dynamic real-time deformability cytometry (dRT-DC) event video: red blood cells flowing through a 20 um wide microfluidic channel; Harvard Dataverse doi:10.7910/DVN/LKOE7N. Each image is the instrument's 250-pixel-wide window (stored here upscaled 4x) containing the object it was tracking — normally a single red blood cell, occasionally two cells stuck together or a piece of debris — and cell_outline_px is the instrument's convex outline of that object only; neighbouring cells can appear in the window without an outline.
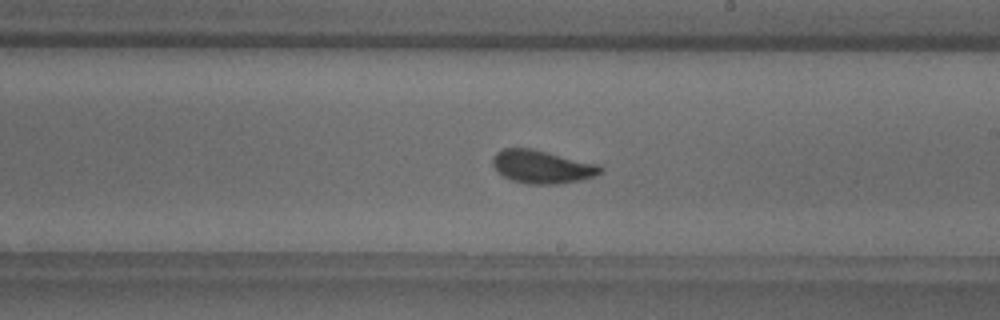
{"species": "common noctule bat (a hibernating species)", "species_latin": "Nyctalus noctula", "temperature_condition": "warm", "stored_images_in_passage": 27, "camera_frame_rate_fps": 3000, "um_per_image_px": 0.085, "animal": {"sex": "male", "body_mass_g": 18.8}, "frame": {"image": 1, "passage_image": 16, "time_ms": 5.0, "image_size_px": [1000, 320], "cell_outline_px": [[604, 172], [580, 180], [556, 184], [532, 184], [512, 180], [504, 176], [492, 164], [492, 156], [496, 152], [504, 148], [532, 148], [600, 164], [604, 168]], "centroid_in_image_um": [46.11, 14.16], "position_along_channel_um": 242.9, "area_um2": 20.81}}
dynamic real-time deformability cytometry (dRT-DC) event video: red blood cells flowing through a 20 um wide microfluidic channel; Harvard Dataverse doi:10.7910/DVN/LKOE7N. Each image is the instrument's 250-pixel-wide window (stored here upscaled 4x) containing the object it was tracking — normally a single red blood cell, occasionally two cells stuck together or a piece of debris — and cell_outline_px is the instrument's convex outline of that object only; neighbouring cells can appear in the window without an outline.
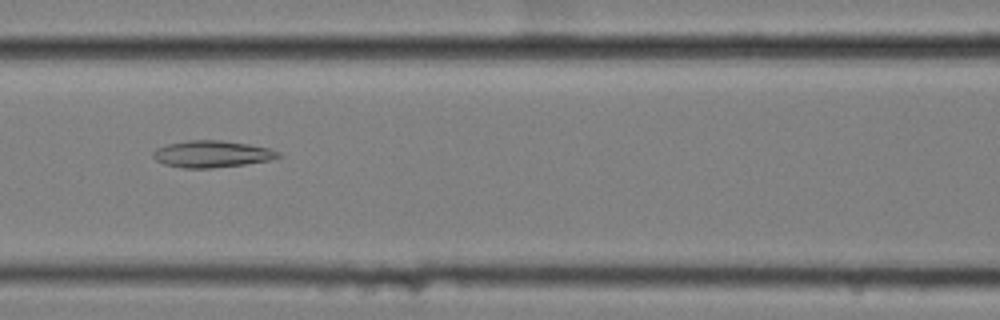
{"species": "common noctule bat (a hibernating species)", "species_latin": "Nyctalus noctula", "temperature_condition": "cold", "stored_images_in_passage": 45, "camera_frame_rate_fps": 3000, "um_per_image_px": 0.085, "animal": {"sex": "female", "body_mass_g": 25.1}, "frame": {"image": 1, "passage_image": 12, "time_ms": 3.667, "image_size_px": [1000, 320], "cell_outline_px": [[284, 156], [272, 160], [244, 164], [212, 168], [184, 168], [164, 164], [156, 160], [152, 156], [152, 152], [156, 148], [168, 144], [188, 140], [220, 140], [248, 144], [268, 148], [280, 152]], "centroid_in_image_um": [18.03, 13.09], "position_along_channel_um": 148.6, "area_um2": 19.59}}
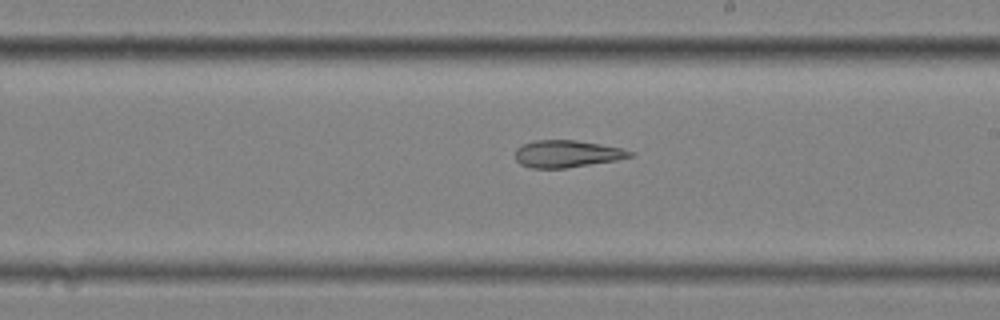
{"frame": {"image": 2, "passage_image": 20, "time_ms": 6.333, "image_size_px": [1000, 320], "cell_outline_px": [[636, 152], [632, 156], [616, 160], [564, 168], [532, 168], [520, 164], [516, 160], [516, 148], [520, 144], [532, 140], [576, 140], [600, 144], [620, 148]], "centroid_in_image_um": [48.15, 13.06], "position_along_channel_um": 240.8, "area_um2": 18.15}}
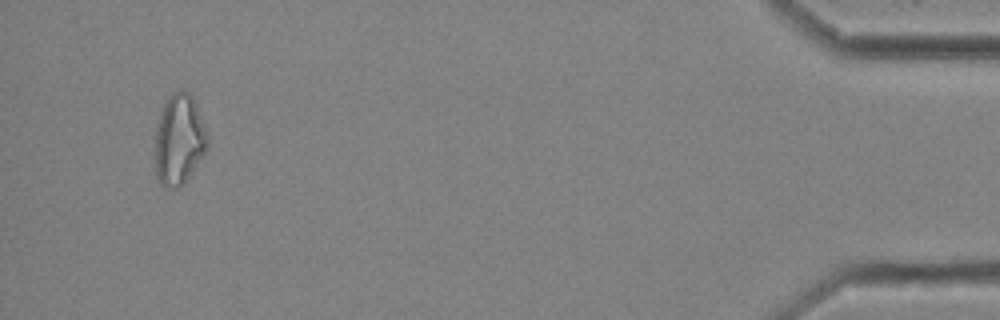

++++++++

- **GIVEN INSTRUCTION**
Restate the whole of the material word for word without the pictures.

- **TASK ANSWER**
dynamic real-time deformability cytometry (dRT-DC) event video: red blood cells flowing through a 20 um wide microfluidic channel; Harvard Dataverse doi:10.7910/DVN/LKOE7N. Each image is the instrument's 250-pixel-wide window (stored here upscaled 4x) containing the object it was tracking — normally a single red blood cell, occasionally two cells stuck together or a piece of debris — and cell_outline_px is the instrument's convex outline of that object only; neighbouring cells can appear in the window without an outline.
{"species": "common noctule bat (a hibernating species)", "species_latin": "Nyctalus noctula", "temperature_condition": "warm", "stored_images_in_passage": 27, "camera_frame_rate_fps": 3000, "um_per_image_px": 0.085, "animal": {"sex": "male", "body_mass_g": 18.8}, "frame": {"image": 1, "passage_image": 16, "time_ms": 5.0, "image_size_px": [1000, 320], "cell_outline_px": [[604, 172], [580, 180], [556, 184], [532, 184], [512, 180], [504, 176], [492, 164], [492, 156], [496, 152], [504, 148], [532, 148], [600, 164], [604, 168]], "centroid_in_image_um": [46.11, 14.16], "position_along_channel_um": 242.9, "area_um2": 20.81}}
dynamic real-time deformability cytometry (dRT-DC) event video: red blood cells flowing through a 20 um wide microfluidic channel; Harvard Dataverse doi:10.7910/DVN/LKOE7N. Each image is the instrument's 250-pixel-wide window (stored here upscaled 4x) containing the object it was tracking — normally a single red blood cell, occasionally two cells stuck together or a piece of debris — and cell_outline_px is the instrument's convex outline of that object only; neighbouring cells can appear in the window without an outline.
{"species": "common noctule bat (a hibernating species)", "species_latin": "Nyctalus noctula", "temperature_condition": "cold", "stored_images_in_passage": 45, "camera_frame_rate_fps": 3000, "um_per_image_px": 0.085, "animal": {"sex": "female", "body_mass_g": 25.1}, "frame": {"image": 1, "passage_image": 12, "time_ms": 3.667, "image_size_px": [1000, 320], "cell_outline_px": [[284, 156], [272, 160], [244, 164], [212, 168], [184, 168], [164, 164], [156, 160], [152, 156], [152, 152], [156, 148], [168, 144], [188, 140], [220, 140], [248, 144], [268, 148], [280, 152]], "centroid_in_image_um": [18.03, 13.09], "position_along_channel_um": 148.6, "area_um2": 19.59}}
{"frame": {"image": 2, "passage_image": 20, "time_ms": 6.333, "image_size_px": [1000, 320], "cell_outline_px": [[636, 152], [632, 156], [616, 160], [564, 168], [532, 168], [520, 164], [516, 160], [516, 148], [520, 144], [532, 140], [576, 140], [600, 144], [620, 148]], "centroid_in_image_um": [48.15, 13.06], "position_along_channel_um": 240.8, "area_um2": 18.15}}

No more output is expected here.